This means warrants, contracts, etc hold up on court where a document that is emailed and printed off will not.

This is not a particularly good reason - but that is the bottom line.




Are you sure about that? Maybe email+print alone will not hold up, but check the ESign act of 2000: http://en.wikipedia.org/wiki/Electronic_Signatures_in_Global...

There are definitely electronic forms of contracts that are legal without me ever having to put an ink pen on a dead tree.

I bought car insurance from Geico entirely online. Never signed anything or faxed anything. Just typed in my initials and checked some boxes ... only thing I had to print was the card that goes in my glove box.


In some places - but not everywhere.

Fax is still immensely important when dealing with credit applications, leases, etc.

Also in many places documents you print with an inkjet printer are not technically legal.

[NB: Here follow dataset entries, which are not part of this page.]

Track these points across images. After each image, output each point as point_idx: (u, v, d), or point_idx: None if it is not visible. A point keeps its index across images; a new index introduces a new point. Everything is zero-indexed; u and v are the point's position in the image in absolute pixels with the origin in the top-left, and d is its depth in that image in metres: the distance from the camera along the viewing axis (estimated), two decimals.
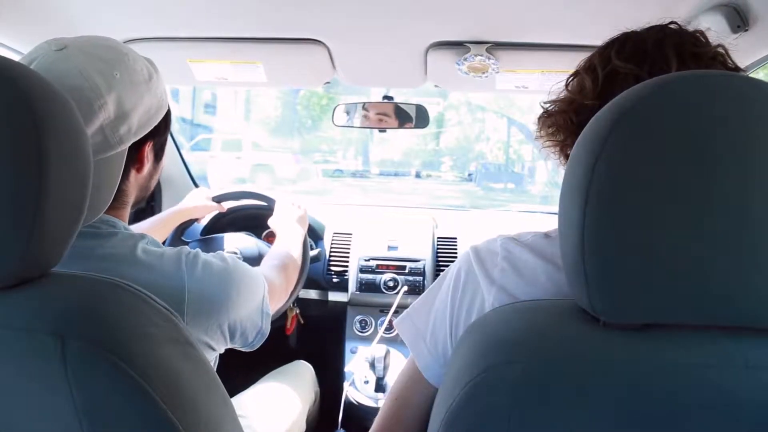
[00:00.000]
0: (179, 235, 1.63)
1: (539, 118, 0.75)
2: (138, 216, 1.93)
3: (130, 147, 0.78)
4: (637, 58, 0.65)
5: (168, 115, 0.87)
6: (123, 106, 0.74)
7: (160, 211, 1.97)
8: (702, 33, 0.68)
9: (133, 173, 0.82)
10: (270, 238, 1.73)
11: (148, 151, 0.83)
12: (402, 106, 1.68)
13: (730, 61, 0.67)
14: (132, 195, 0.85)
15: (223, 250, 1.54)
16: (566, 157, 0.73)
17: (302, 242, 1.42)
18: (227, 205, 1.75)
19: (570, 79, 0.73)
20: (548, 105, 0.75)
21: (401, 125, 1.70)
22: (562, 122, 0.71)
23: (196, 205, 1.58)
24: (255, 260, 1.55)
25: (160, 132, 0.85)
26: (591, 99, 0.66)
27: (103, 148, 0.74)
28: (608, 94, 0.55)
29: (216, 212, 1.73)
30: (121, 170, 0.78)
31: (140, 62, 0.80)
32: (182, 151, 1.96)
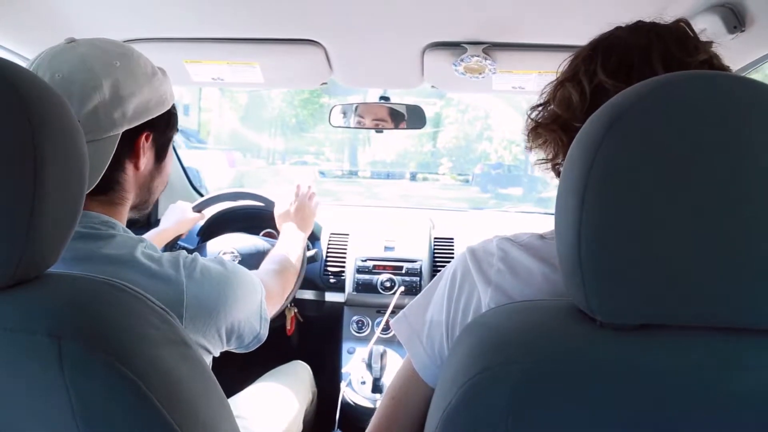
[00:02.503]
0: (169, 249, 1.64)
1: (529, 131, 0.74)
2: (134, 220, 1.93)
3: (125, 137, 0.80)
4: (624, 73, 0.64)
5: (171, 116, 0.89)
6: (119, 90, 0.77)
7: (157, 212, 1.96)
8: (690, 36, 0.67)
9: (130, 167, 0.83)
10: (268, 235, 1.74)
11: (146, 145, 0.84)
12: (398, 106, 1.68)
13: (718, 64, 0.66)
14: (131, 192, 0.85)
15: (206, 256, 1.55)
16: (557, 173, 0.72)
17: (304, 245, 1.43)
18: (216, 209, 1.75)
19: (555, 90, 0.71)
20: (535, 115, 0.74)
21: (397, 126, 1.70)
22: (552, 140, 0.71)
23: (178, 221, 1.59)
24: (253, 257, 1.55)
25: (160, 129, 0.87)
26: (580, 120, 0.62)
27: (95, 129, 0.76)
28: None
29: (207, 218, 1.73)
30: (110, 157, 0.78)
31: (145, 60, 0.84)
32: (179, 152, 1.96)
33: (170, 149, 0.93)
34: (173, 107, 0.90)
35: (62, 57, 0.76)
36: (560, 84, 0.71)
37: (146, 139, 0.84)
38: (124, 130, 0.79)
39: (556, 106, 0.70)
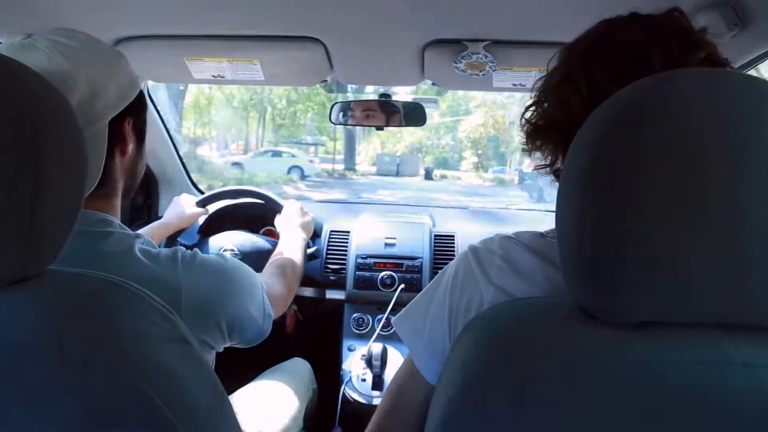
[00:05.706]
0: (171, 244, 1.64)
1: (526, 133, 0.73)
2: (134, 214, 1.94)
3: (110, 126, 0.79)
4: (624, 77, 0.58)
5: (142, 96, 0.88)
6: (95, 82, 0.76)
7: (158, 209, 1.97)
8: (685, 28, 0.65)
9: (117, 155, 0.83)
10: (268, 233, 1.75)
11: (129, 129, 0.84)
12: (397, 104, 1.68)
13: (717, 58, 0.64)
14: (120, 181, 0.85)
15: (209, 252, 1.56)
16: (557, 177, 0.70)
17: (304, 246, 1.44)
18: (218, 205, 1.76)
19: (551, 91, 0.69)
20: (529, 115, 0.72)
21: (397, 123, 1.71)
22: (550, 145, 0.70)
23: (180, 215, 1.59)
24: (253, 255, 1.56)
25: (136, 110, 0.86)
26: (579, 125, 0.57)
27: (83, 124, 0.73)
28: None
29: (206, 215, 1.74)
30: (105, 147, 0.78)
31: (105, 45, 0.82)
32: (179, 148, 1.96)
33: (145, 129, 0.92)
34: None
35: (24, 57, 0.73)
36: (556, 85, 0.68)
37: (128, 123, 0.83)
38: (109, 119, 0.78)
39: (553, 108, 0.69)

The laws regarding the technologies are mostly really dumb but that is what you usually get when law and technology meet.


Do you have a citation for your inkjet assertion? I'm intrigued.


I work for a car insurance company in South America, and we can't accept an application that's not faxed or signed yet, due to our local law lagging.


That depends on the locality and given the spate of e-signature legislation in the early 2000s, I would say that's no longer true for the majority of U.S. states. I can't speak for Canada.

I can say on good authority, as I paid lawyers good money for the legislation ( http://tinyurl.com/3xwvf5a ) and pertinent case-law research, that (commercially) emails with e-sigs in VA are just as good, in some cases, MUCH better than faxes due to the header meta-information.

What constitutes an "e-sig" under the Commercial Code of Virginia can also be very simple (nothing more than a "/s/ <full name> <title> <date>" line in documents) provided that both parties agree apriori that "sufficient notice" can be given over email.

Given the pace of business these days, to a first-order approximation, we simply won't do any kind of volume work with a client, vendor, or partner that doesn't support electronic document authorization. Faxes really are dinosaurs. We still maintain a dedicated fax line, but to my knowledge, it's not be utilized for over 4 years.